- [Set of tasks]:
1. In the MVP race passage, what scoring streak does James Harden carry out of the break?
2. Continue the MVP race passage past its last sentence.

- [Given text]:
------------------------------------
Giannis Antetokounmpo has felt like the front-runner almost from opening night. The Milwaukee Bucks sensation is undefinable; he's so much more than a point forward, and so much more than a unicorn. It's hard to even take the proper measure of all the ways he impacts a game. Suffice it to say, he's averaging 27.2 points, 12.7 rebounds, and six assists while playing world-class defense and elevating all the players around him on a team with the league's best record. And what separates him from the other contenders is the consistency with which he's done it. All season, every night, at both ends - there's been no let-up.

But even if Giannis does nothing to lose the league's top individual honor, James Harden might take it from him. While the former's helped his teammates be the best versions of themselves, the latter's taken it upon himself to do what his teammates cannot, embarking on a campaign of unprecedented self-creation. At 36.6 points per game, Harden's having the most prolific scoring season in 32 years. He's doing it with a staggering combination of volume (40.3 percent usage) and efficiency (62.2 percent true shooting). And he's doing it with 88 percent of his baskets coming unassisted. Harden's exiting the break on a 31-game streak of recording at least 30 points. Necessity's been the mother of the scoring barrage, and we'll see if he adapts now that help has returned.
------------------------------------
- [Information shown]:

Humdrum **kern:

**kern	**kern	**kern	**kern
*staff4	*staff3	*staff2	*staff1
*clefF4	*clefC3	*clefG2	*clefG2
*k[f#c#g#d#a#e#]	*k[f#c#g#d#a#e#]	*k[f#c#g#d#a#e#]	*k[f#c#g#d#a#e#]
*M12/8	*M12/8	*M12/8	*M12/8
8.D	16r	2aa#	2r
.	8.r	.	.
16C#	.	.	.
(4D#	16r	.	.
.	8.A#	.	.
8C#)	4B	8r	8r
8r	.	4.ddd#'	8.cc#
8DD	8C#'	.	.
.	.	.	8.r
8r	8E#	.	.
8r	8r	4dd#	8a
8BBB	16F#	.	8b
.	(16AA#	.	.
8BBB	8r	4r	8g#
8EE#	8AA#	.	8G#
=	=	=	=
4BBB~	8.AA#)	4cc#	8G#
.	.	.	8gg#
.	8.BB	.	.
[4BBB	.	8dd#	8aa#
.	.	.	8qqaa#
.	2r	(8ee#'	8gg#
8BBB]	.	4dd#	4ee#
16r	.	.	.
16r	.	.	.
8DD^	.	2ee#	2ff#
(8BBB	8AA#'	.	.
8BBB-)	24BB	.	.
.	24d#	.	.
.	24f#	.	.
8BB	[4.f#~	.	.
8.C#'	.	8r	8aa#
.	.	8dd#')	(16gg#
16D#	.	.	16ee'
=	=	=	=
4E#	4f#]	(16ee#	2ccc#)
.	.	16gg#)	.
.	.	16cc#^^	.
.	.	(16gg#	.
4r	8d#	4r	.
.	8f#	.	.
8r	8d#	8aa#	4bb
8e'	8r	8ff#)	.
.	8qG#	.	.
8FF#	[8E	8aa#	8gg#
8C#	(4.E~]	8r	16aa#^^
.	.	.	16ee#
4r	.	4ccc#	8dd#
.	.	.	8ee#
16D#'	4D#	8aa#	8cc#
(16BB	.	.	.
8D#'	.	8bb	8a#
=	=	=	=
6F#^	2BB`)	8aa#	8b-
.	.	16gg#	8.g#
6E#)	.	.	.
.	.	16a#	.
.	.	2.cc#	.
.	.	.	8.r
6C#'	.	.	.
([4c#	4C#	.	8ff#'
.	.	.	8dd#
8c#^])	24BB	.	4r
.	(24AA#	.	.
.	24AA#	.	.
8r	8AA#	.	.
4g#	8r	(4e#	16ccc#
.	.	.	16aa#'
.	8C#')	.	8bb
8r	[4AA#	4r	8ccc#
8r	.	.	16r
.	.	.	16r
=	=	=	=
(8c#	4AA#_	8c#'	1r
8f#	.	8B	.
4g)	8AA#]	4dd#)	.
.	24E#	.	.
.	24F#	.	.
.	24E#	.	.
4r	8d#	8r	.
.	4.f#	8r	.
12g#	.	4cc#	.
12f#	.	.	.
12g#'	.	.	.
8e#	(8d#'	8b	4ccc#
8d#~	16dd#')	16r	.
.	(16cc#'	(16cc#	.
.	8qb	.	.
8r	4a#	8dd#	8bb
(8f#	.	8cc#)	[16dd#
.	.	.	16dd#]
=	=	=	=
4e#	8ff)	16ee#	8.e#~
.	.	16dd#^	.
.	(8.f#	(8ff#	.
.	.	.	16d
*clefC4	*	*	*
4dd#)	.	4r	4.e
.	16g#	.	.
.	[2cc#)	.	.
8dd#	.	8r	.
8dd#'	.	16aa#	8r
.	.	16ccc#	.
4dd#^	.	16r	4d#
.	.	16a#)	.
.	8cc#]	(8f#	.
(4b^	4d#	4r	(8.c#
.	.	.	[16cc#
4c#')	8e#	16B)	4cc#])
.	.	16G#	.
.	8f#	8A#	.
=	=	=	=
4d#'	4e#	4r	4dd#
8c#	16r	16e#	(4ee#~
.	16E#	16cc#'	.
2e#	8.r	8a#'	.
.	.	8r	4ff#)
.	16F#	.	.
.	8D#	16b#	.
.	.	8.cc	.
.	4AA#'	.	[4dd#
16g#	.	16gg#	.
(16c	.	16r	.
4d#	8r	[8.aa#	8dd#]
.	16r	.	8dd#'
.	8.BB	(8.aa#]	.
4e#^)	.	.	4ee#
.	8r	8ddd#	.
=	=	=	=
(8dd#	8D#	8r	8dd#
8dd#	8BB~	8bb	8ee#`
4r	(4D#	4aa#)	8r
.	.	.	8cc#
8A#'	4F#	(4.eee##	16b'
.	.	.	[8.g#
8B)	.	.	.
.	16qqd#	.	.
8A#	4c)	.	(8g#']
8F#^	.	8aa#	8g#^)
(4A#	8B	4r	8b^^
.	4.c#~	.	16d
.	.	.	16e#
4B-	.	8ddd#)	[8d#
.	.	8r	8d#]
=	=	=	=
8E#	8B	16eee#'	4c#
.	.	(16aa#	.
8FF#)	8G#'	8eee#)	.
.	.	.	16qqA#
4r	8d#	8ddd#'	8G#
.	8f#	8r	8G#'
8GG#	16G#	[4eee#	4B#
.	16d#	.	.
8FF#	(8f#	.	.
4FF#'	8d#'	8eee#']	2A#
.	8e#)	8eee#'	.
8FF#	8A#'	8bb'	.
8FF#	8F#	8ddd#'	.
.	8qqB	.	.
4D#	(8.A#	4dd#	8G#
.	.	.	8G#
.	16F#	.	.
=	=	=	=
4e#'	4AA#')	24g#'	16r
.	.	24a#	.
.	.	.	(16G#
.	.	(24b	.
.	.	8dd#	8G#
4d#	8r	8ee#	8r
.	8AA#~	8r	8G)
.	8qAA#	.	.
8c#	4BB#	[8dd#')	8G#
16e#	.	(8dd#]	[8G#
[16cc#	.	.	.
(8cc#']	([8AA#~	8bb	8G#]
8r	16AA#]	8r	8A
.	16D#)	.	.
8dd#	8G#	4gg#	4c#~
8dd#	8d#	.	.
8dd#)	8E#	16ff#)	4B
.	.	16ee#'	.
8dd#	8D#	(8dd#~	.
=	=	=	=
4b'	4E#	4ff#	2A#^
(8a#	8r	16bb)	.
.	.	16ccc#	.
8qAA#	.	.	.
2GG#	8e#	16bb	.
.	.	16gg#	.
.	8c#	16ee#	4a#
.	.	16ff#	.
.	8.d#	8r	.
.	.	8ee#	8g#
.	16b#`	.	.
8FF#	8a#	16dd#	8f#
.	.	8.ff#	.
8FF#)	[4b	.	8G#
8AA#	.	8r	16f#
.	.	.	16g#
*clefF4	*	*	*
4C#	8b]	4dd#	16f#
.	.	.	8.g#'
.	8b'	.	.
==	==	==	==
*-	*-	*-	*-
------------------------------------
- [Answers for each item]:
1. A 31-game streak of scoring at least 30 points.

2.
Paul George has been on the fringes of this race all season, but he's improbably jumped into the thick of it over the past six weeks with an all-out blitz that's seen him pair Harden-like scoring efficiency with the most disruptive perimeter defense in the league. George may not have the counting stats of the two guys he's chasing, but he leads the NBA in Real Plus-Minus and owns the league's most dramatic on/off net-rating split.

It says a lot about Harden's and Antetokounmpo's seasons that it still feels like George has a lot of ground to make up. It would frankly come as a shock if one of the former two doesn't win the award. But one way or another, watching the race unfold down the stretch is going to be incredible.